## ISTRUZIONI
Restituisci tutte le righe seguenti come tabella Markdown con le colonne "Numero" e "Testo", omettendo le righe vuote. Escludi dalla risposta le immagini.

########

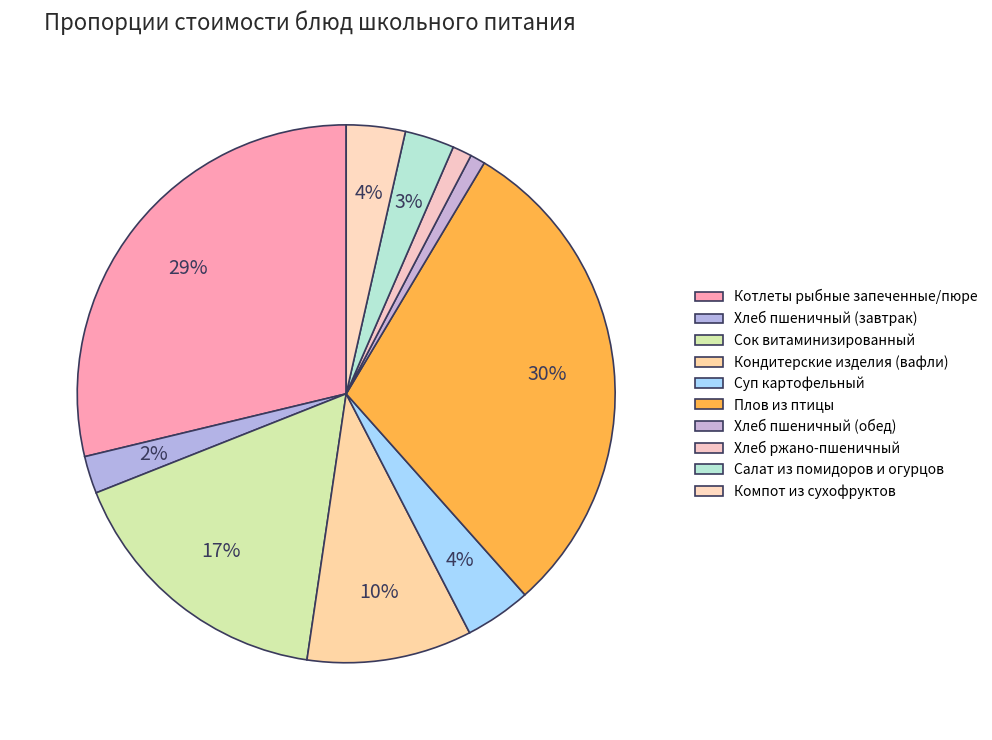

What percentage is NOT represented by Хлеб пшеничный (обед)?

99.1%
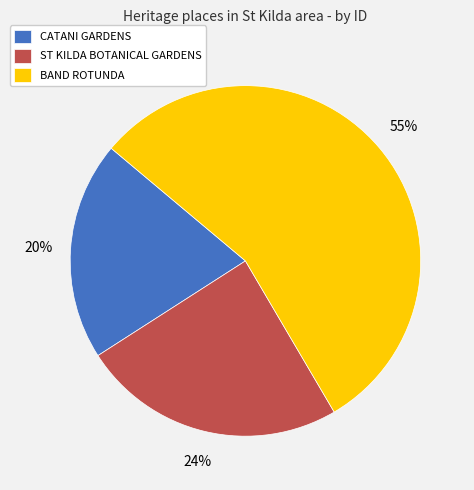

To the nearest percent, what portion does CATANI GARDENS represent?

20%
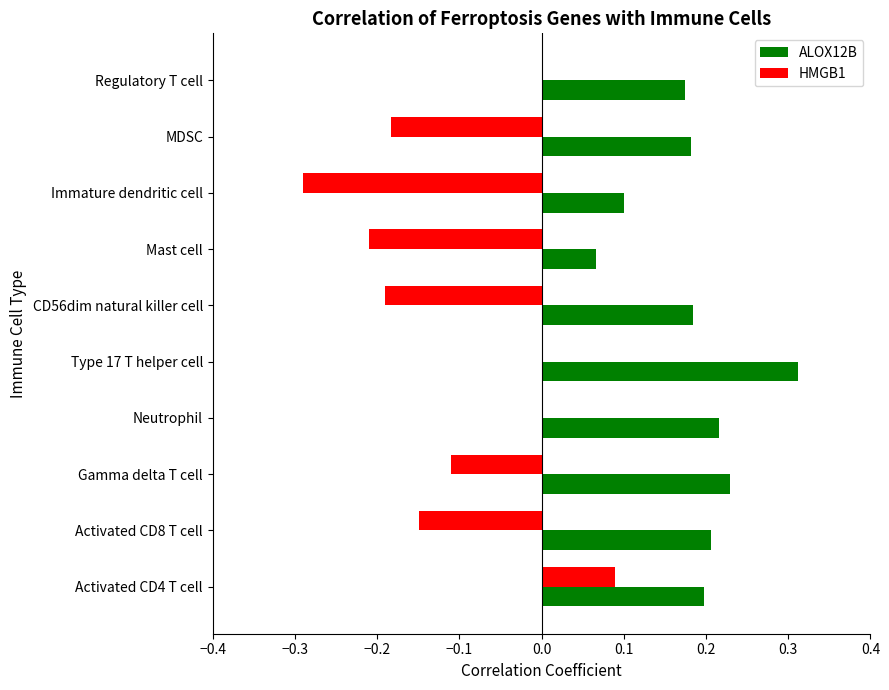

Which series changed the most between Activated CD4 T cell and Gamma delta T cell?

HMGB1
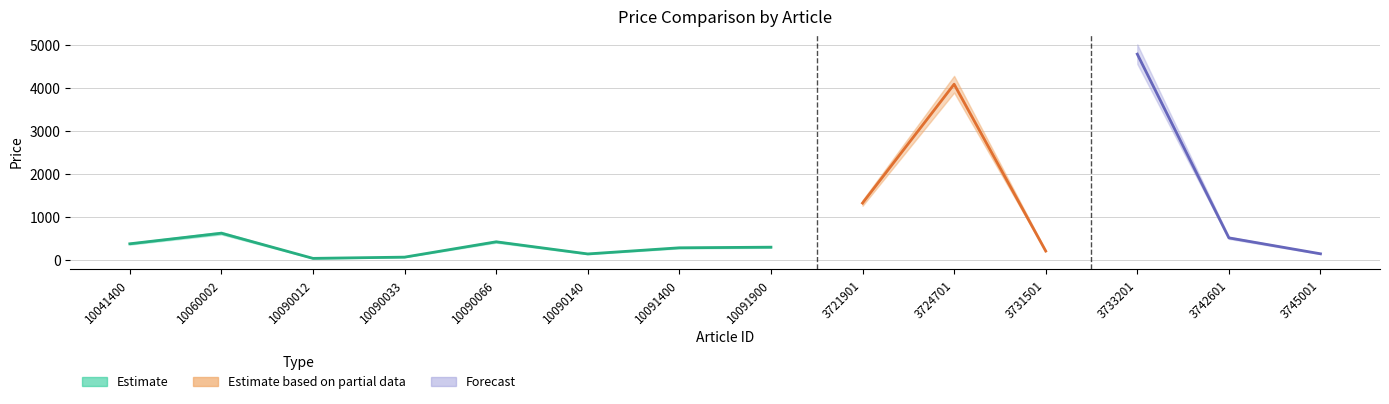

Which has a higher value, 10090140 or 10091900?

10091900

########

## RISULTATO
| Numero | Testo |
|---|---|
| 1 | What percentage is NOT represented by Хлеб пшеничный (обед)? |
| 2 | 99.1% |
| 3 | To the nearest percent, what portion does CATANI GARDENS represent? |
| 4 | 20% |
| 5 | Which series changed the most between Activated CD4 T cell and Gamma delta T cell? |
| 6 | HMGB1 |
| 7 | Which has a higher value, 10090140 or 10091900? |
| 8 | 10091900 |